Q—I imagine at this point in your career there are not too many times when you are faced with something like this you didn’t expect. What made you decide to handle it that way so quickly?
A—It was huge. I thought Bob would stay and I had hoped he might for several years. Troy Mason has been great, traveling the country to check in with all his employees and explaining how things will work. He has helped our new TechnaGlass associates get excited for their future.
Q—Just a few more questions beyond the acquisition. I am sure you have seen the reports that private car ownership is going to plummet in the next decade. How are you positioning Safelite to account for this shift?
A—It’s on our radar but I believe we have the ability to protect the future. Safelite is in position to take advantage of any paradigm shift because of our relationships with fleets, OEs, etc. If you have built the right relationships and have a strong brand, you will be around long into the future to serve customers.
Q—Have you watched the movie “American Factory” about Fuyao’s plant in Dayton yet?
A—I watched it. I was surprised that they allowed the filmmakers unfettered access—that took some courage. And that access certainly revealed some controversial moments that came through in the film. But Fuyao has been a good partner to us, a very good partner, in fact. The cultural differences are what really came through. And some of those differences are big. I will be most curious to ask Chairman Cao about it when I see him. Though our cultures and philosophies may be different, I do realize he made a big bet and a huge financial investment on the plant and expected a huge return. He invested billions and wanted the results he expected. It has been a struggle, but he eventually got them. To me, the movie was a net neutral— I didn’t like or dislike it, but I did find it interesting. Fuyao remains a strategic partner of ours.
Q—My last question is about your plans. There’s a fair amount of speculation out there that you are getting ready to retire in a year or two. Is that speculation accurate?
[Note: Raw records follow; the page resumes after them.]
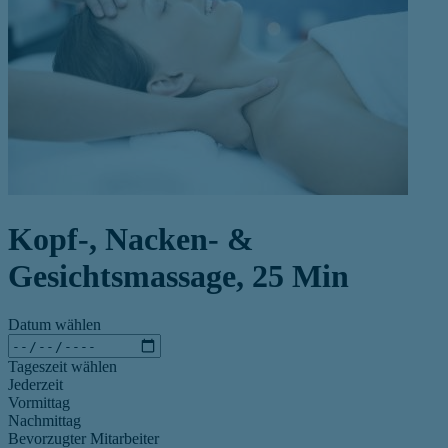
Kopf-, Nacken- &
Gesichtsmassage, 25 Min
Datum wählen
Tageszeit wählen
Jederzeit
Vormittag
Nachmittag
Bevorzugter Mitarbeiter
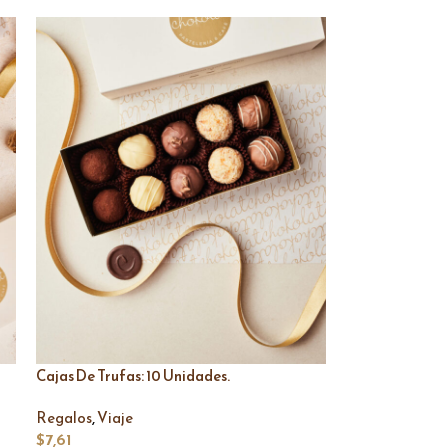
Cajas De Trufas: 10 Unidades.
,
Regalos
Viaje
$
7,61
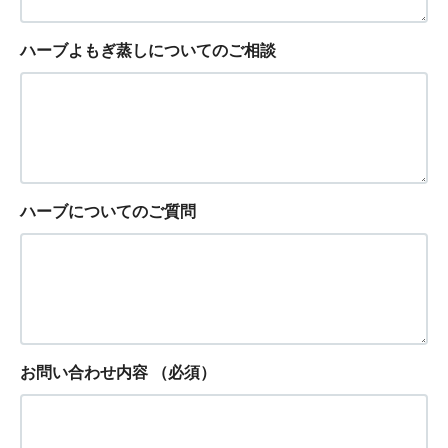
ハーブよもぎ蒸しについてのご相談
ハーブについてのご質問
お問い合わせ内容
（必須）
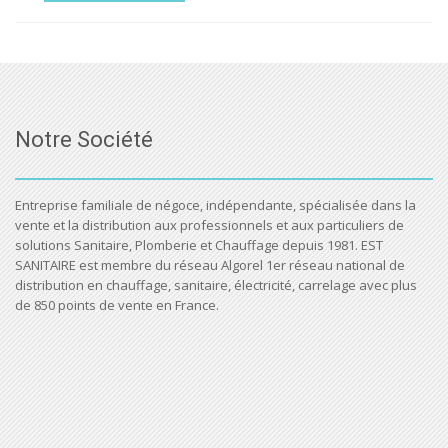
Notre Société
Entreprise familiale de négoce, indépendante, spécialisée dans la
vente et la distribution aux professionnels et aux particuliers de
solutions Sanitaire, Plomberie et Chauffage depuis 1981. EST
SANITAIRE est membre du réseau Algorel 1er réseau national de
distribution en chauffage, sanitaire, électricité, carrelage avec plus
de 850 points de vente en France.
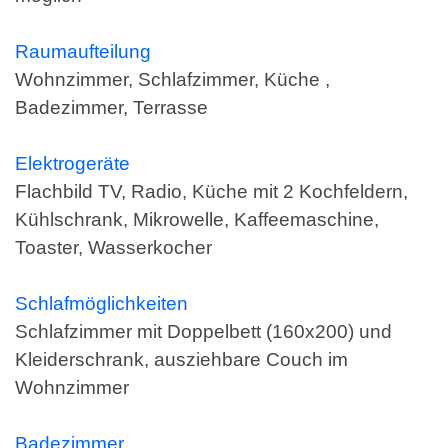
Raumaufteilung
Wohnzimmer, Schlafzimmer, Küche ,
Badezimmer, Terrasse
Elektrogeräte
Flachbild TV, Radio, Küche mit 2 Kochfeldern,
Kühlschrank, Mikrowelle, Kaffeemaschine,
Toaster, Wasserkocher
Schlafmöglichkeiten
Schlafzimmer mit Doppelbett (160x200) und
Kleiderschrank, ausziehbare Couch im
Wohnzimmer
Badezimmer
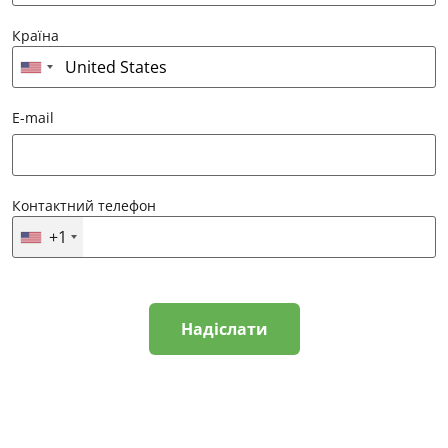
Країна
E-mail
Контактний телефон
+1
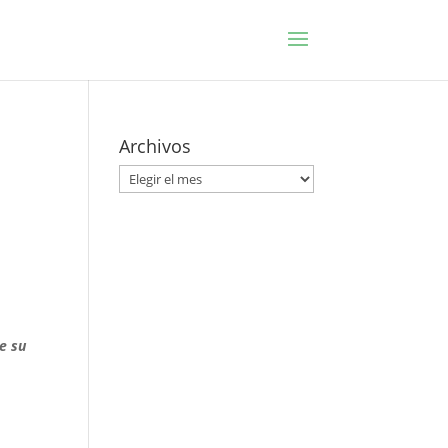
Archivos
Archivos
e su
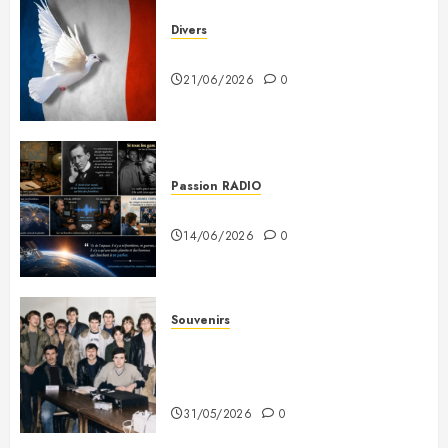
Divers
Plaidoyer pour la France
21/06/2026
0
Passion RADIO
Si tous les gars du monde…
14/06/2026
0
Souvenirs
Photo souvenir – Club de Citizen
Band du Creusot (début des
années 80)
31/05/2026
0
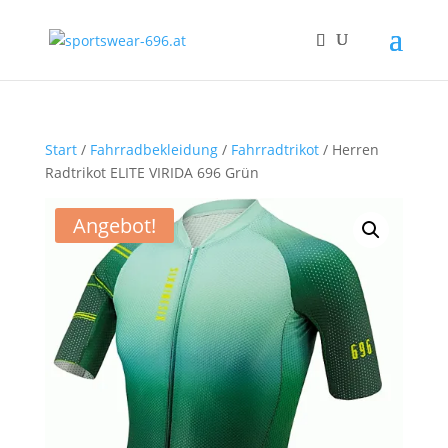
Start
/
Fahrradbekleidung
/
Fahrradtrikot
/ Herren
Radtrikot ELITE VIRIDA 696 Grün
Angebot!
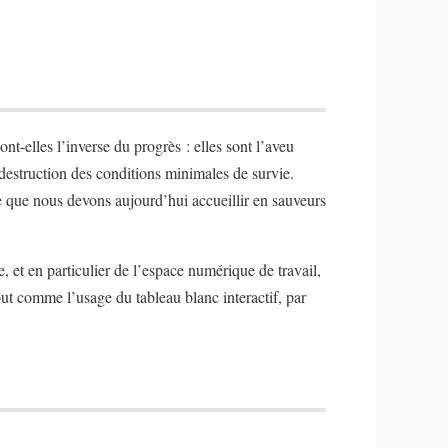
-elles l’inverse du progrès : elles sont l’aveu
 destruction des conditions minimales de survie.
e que nous devons aujourd’hui accueillir en sauveurs
, et en particulier de l’espace numérique de travail,
out comme l’usage du tableau blanc interactif, par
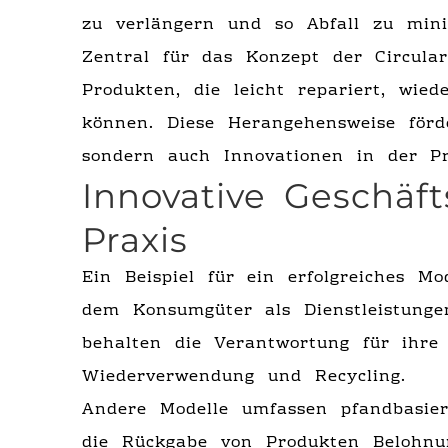
zu verlängern und so Abfall zu mini
Zentral für das Konzept der Circula
Produkten, die leicht repariert, wie
können. Diese Herangehensweise förde
sondern auch Innovationen in der Pr
Innovative Geschäf
Praxis
Ein Beispiel für ein erfolgreiches Mo
dem Konsumgüter als Dienstleistung
behalten die Verantwortung für ihre
Wiederverwendung und Recycling.
Andere Modelle umfassen pfandbasie
die Rückgabe von Produkten Belohnu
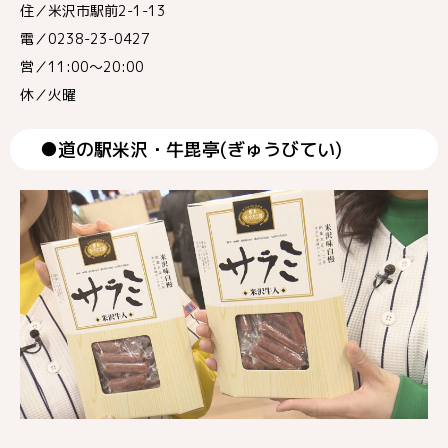
住／米沢市駅前2-1-13
電／0238-23-0427
営／11:00～20:00
休／火曜
●道の駅米沢・牛毘亭(ぎゅうびてい)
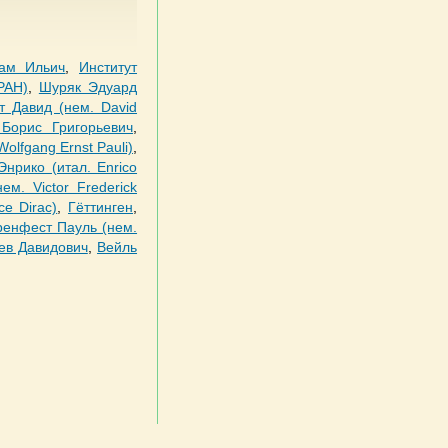
ам Ильич
,
Институт
РАН)
,
Шуряк Эдуард
т Давид (нем. David
 Борис Григорьевич
,
olfgang Ernst Pauli)
,
нрико (итал. Enrico
м. Victor Frederick
e Dirac)
,
Гёттинген
,
ренфест Пауль (нем.
ев Давидович
,
Вейль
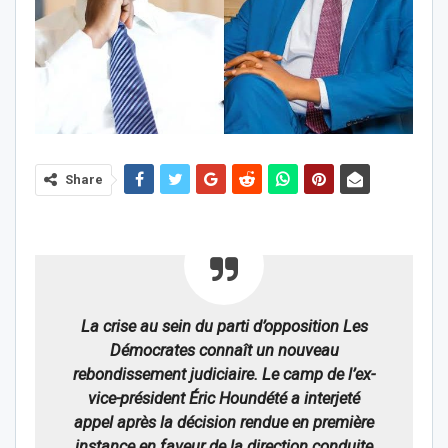
Share
La crise au sein du parti d’opposition Les
Démocrates connaît un nouveau
rebondissement judiciaire. Le camp de l’ex-
vice-président Éric Houndété a interjeté
appel après la décision rendue en première
instance en faveur de la direction conduite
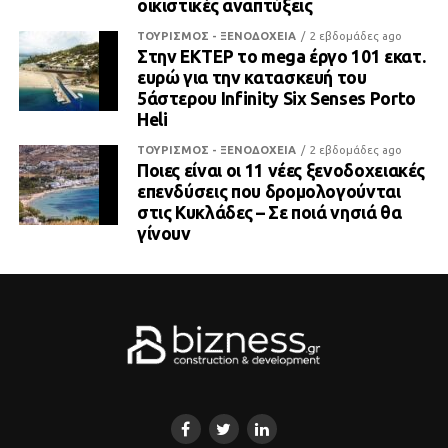
οικιστικές αναπτύξεις
ΤΟΥΡΙΣΜΟΣ - ΞΕΝΟΔΟΧΕΙΑ
2 εβδομάδες ago
Στην ΕΚΤΕΡ το mega έργο 101 εκατ.
ευρώ για την κατασκευή του
5άστερου Infinity Six Senses Porto
Heli
ΤΟΥΡΙΣΜΟΣ - ΞΕΝΟΔΟΧΕΙΑ
2 εβδομάδες ago
Ποιες είναι οι 11 νέες ξενοδοχειακές
επενδύσεις που δρομολογούνται
στις Κυκλάδες – Σε ποιά νησιά θα
γίνουν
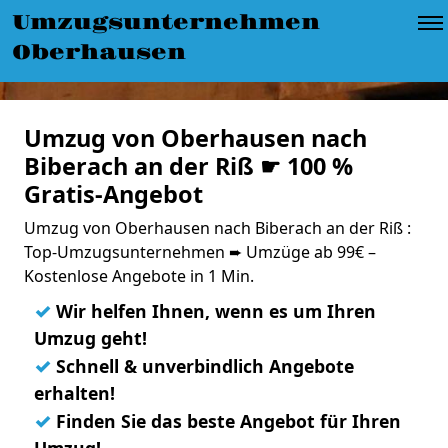
Umzugsunternehmen
Oberhausen
Umzug von Oberhausen nach
Biberach an der Riß ☛ 100 %
Gratis-Angebot
Umzug von Oberhausen nach Biberach an der Riß :
Top-Umzugsunternehmen ➨ Umzüge ab 99€ –
Kostenlose Angebote in 1 Min.
✓
Wir helfen Ihnen, wenn es um Ihren
Umzug geht!
✓
Schnell & unverbindlich Angebote
erhalten!
✓
Finden Sie das beste Angebot für Ihren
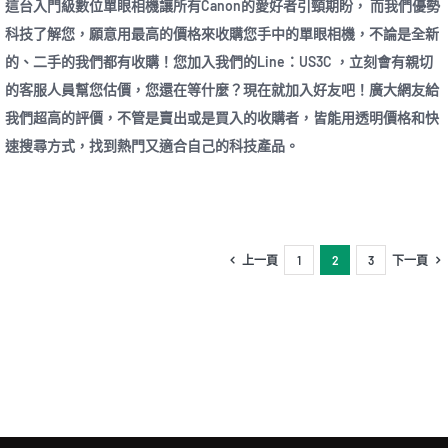
這台入門級數位單眼相機讓所有Canon的愛好者引頸期盼， 而我們優勢
科技了解您，願意用最高的價格來收購您手中的單眼相機，不論是全新
的、二手的我們都有收購！您加入我們的Line：US3C ，立刻會有親切
的客服人員幫您估價，您還在等什麼？現在就加入好友吧！廣大網友給
我們超高的評價，不管是賣出或是買入的收購者，皆能用透明價格和快
速搜尋方式，找到熱門又適合自己的科技產品。
上一頁
1
2
3
下一頁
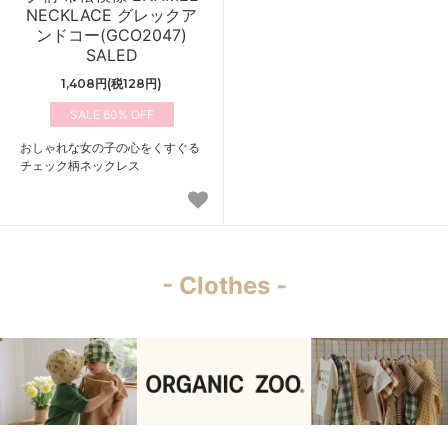
NECKLACE グレックア
ンドコー(GCO2047)
SALED
1,408円(税128円)
60%
おしゃれな女の子の心をくすぐる
チェック柄ネックレス
- Clothes -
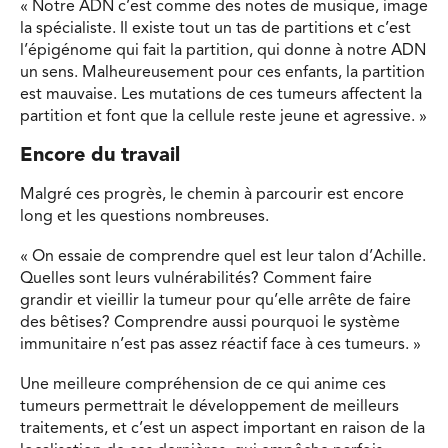
« Notre ADN c’est comme des notes de musique, image
la spécialiste. Il existe tout un tas de partitions et c’est
l’épigénome qui fait la partition, qui donne à notre ADN
un sens. Malheureusement pour ces enfants, la partition
est mauvaise. Les mutations de ces tumeurs affectent la
partition et font que la cellule reste jeune et agressive. »
Encore du travail
Malgré ces progrès, le chemin à parcourir est encore
long et les questions nombreuses.
« On essaie de comprendre quel est leur talon d’Achille.
Quelles sont leurs vulnérabilités? Comment faire
grandir et vieillir la tumeur pour qu’elle arrête de faire
des bêtises? Comprendre aussi pourquoi le système
immunitaire n’est pas assez réactif face à ces tumeurs. »
Une meilleure compréhension de ce qui anime ces
tumeurs permettrait le développement de meilleurs
traitements, et c’est un aspect important en raison de la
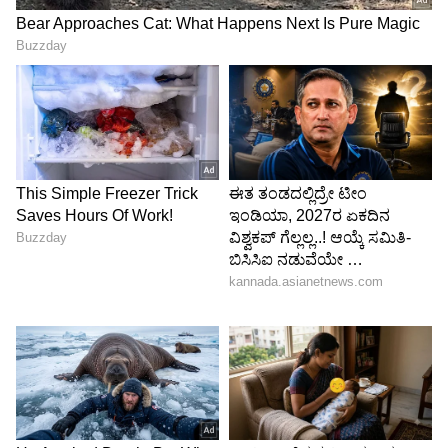
ಕನ್ನಡ ಸಿನಿಮಾ (
Kannada Cinema News
), ಟಿವಿ
ಕಾರ್ಯಕ್ರಮಗಳು (
Kannada TV Shows
), ಸೆಲೆಬ್ರಿಟಿ
ಸುದ್ದಿಗಳು ಮತ್ತು ಇತ್ತೀಚಿನ ಸುದ್ದಿಗಳಿಗಾಗಿ ಏಷ್ಯಾನೆಟ್
ಸುವರ್ಣ ನ್ಯೂಸ್‌ನಲ್ಲಿ ಮನರಂಜನಾ ವಿಭಾಗ ನೋಡಿ.
ಸಿನಿಮಾ ವಿಮರ್ಶೆಗಳು (
Kannada Movies Review
),
ತಾರೆಯರ ಸಂದರ್ಶನಗಳು, ಧಾರಾವಾಹಿ ಅಪ್‌ಡೇಟ್ಸ್‌,
ತೆರೆಮರೆಯ ಕಥೆಗಳು,
OTT ರಿಲೀಸ್‌
ಗಳ ಬಗ್ಗೆ
ಮಾಹಿತಿಯೂ ಇಲ್ಲಿದೆ.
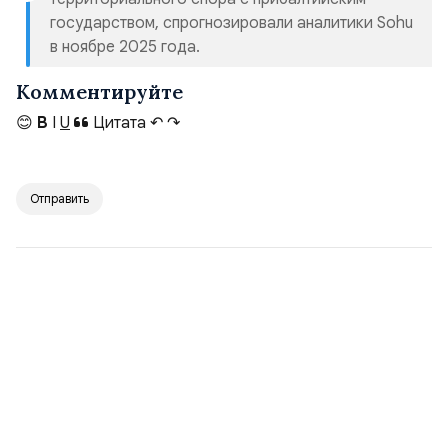
государством, спрогнозировали аналитики Sohu
в ноябре 2025 года.
Комментируйте
😊
B
I
U
Цитата
↶
↷
Отправить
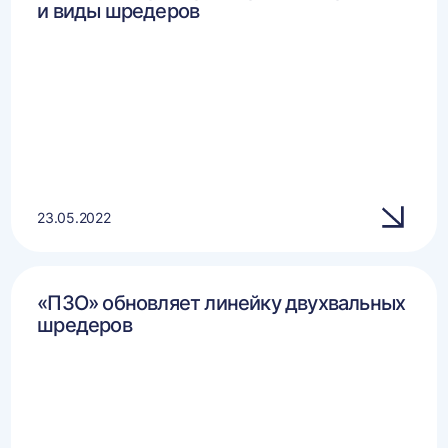
и виды шредеров
23.05.2022
«ПЗО» обновляет линейку двухвальных
шредеров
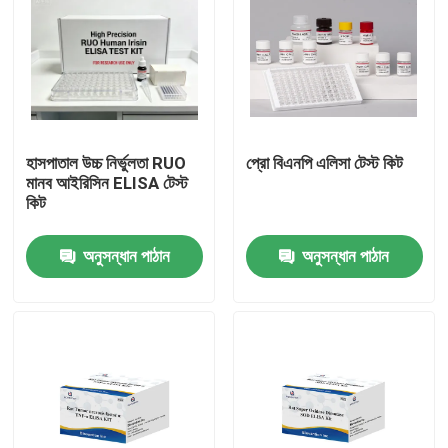
হাসপাতাল উচ্চ নির্ভুলতা RUO
প্রো বিএনপি এলিসা টেস্ট কিট
মানব আইরিসিন ELISA টেস্ট
কিট
অনুসন্ধান পাঠান
অনুসন্ধান পাঠান
বাড়ি
পণ্য
আমাদের সম্পর্কে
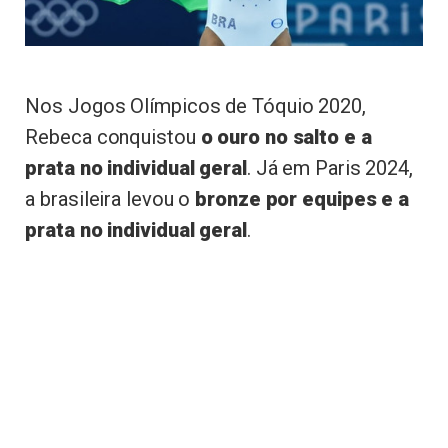
Nos Jogos Olímpicos de Tóquio 2020,
Rebeca conquistou
o ouro no salto e a
prata no individual geral
. Já em Paris 2024,
a brasileira levou o
bronze por equipes e a
prata no individual geral
.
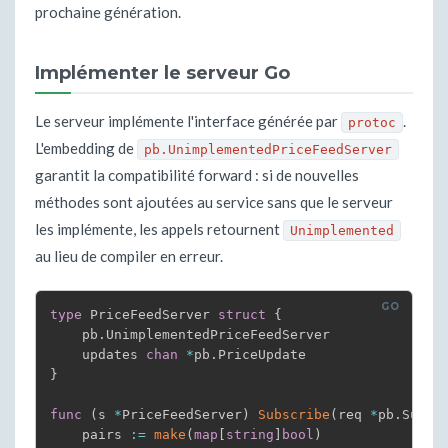
prochaine génération.
Implémenter le serveur Go
Le serveur implémente l'interface générée par
.
protoc
L'embedding de
pb.UnimplementedPriceFeedServer
garantit la compatibilité forward : si de nouvelles
méthodes sont ajoutées au service sans que le serveur
les implémente, les appels retournent
Unimplemented
au lieu de compiler en erreur.
type
 PriceFeedServer 
struct
{
    pb
.
UnimplementedPriceFeedServer

    updates 
chan
*
pb
.
}
func
(
s 
*
PriceFeedServer
)
Subscribe
(
req 
*
pb
.
Subsc
    pairs 
:=
make
(
map
[
string
]
bool
)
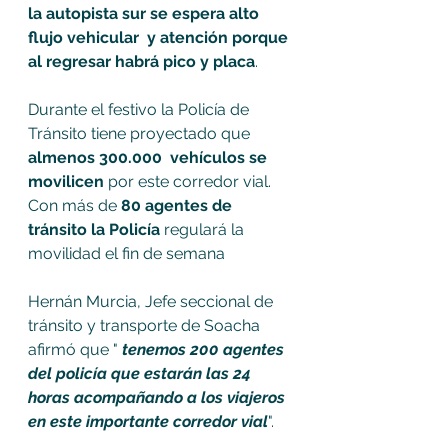
la autopista sur se espera alto 
flujo vehicular  y atención porque 
al regresar habrá pico y placa
. 
Durante el festivo la Policía de 
Tránsito tiene proyectado que 
almenos 300.000  vehículos se 
movilicen 
por este corredor vial. 
Con más de 
80 agentes de 
tránsito la Policía 
regulará la 
movilidad el fin de semana 
Hernán Murcia, Jefe seccional de 
tránsito y transporte de Soacha 
afirmó que " 
tenemos 200 agentes 
del policía que estarán las 24 
horas acompañando a los viajeros 
en este importante corredor vial
".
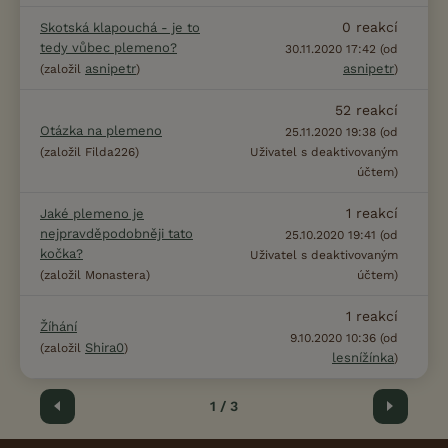
0
reakcí
Skotská klapouchá - je to
tedy vůbec plemeno?
30.11.2020 17:42 (od
asnipetr
asnipetr
(založil
)
)
52
reakcí
Otázka na plemeno
25.11.2020 19:38 (od
(založil Filda226)
Uživatel s deaktivovaným
účtem)
1
reakcí
Jaké plemeno je
nejpravděpodobněji tato
25.10.2020 19:41 (od
kočka?
Uživatel s deaktivovaným
(založil Monastera)
účtem)
1
reakcí
Žíhání
9.10.2020 10:36 (od
Shira0
(založil
)
lesnížínka
)
Předchozí
1 / 3
Další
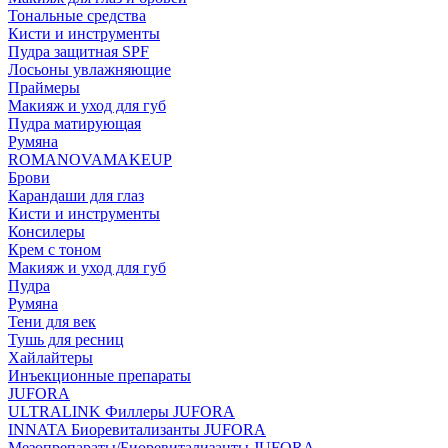
Тональные средства
Кисти и инструменты
Пудра защитная SPF
Лосьоны увлажняющие
Праймеры
Макияж и уход для губ
Пудра матирующая
Румяна
ROMANOVAMAKEUP
Брови
Карандаши для глаз
Кисти и инструменты
Консилеры
Крем с тоном
Макияж и уход для губ
Пудра
Румяна
Тени для век
Тушь для ресниц
Хайлайтеры
Инъекционные препараты
JUFORA
ULTRALINK Филлеры JUFORA
INNATA Биоревитализанты JUFORA
Мезопрепараты/Биоревитализанты JUFORA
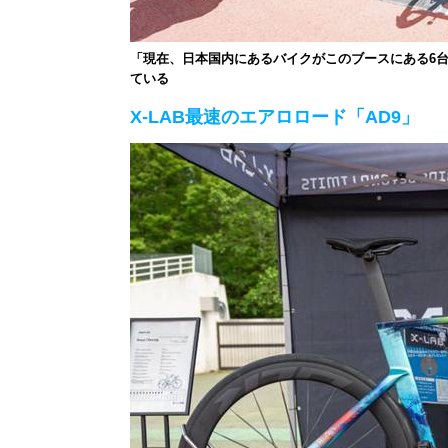
「現在、日本国内にあるバイクがこのブースにある6
ている
X-LAB最速のエアロロード「AD9」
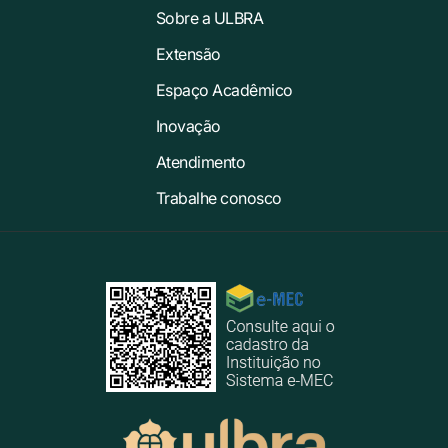
Sobre a ULBRA
Extensão
Espaço Acadêmico
Inovação
Atendimento
Trabalhe conosco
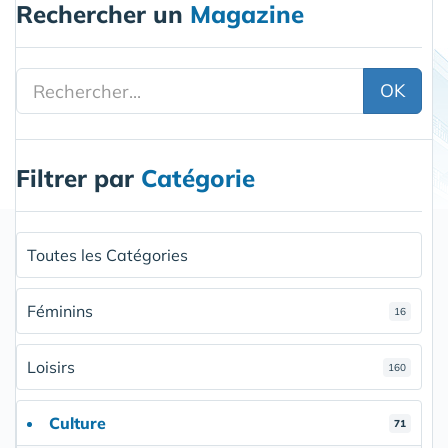
Rechercher un
Magazine
OK
Filtrer par
Catégorie
Toutes les Catégories
Féminins
16
Loisirs
160
Culture
71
A—I have no plans to retire. If and when I do, there are two people who will know and that’s my wife and [Belron CEO] Gary Lubner. I serve for as long as Gary wants me around and, he says he does, so I’ll be around. I still wake up every day and enjoy going to work and working with my team. I am tremendously proud of our people who wear our Safelite colors with pride. I don’t measure Safelite by its achievements or accomplishments, which are many. Rather, I measure Safelite by its potential, which is endless. I plan to be here to help lead Safelite toward achieving our vision of becoming the greatest, most trusted and admired service brand.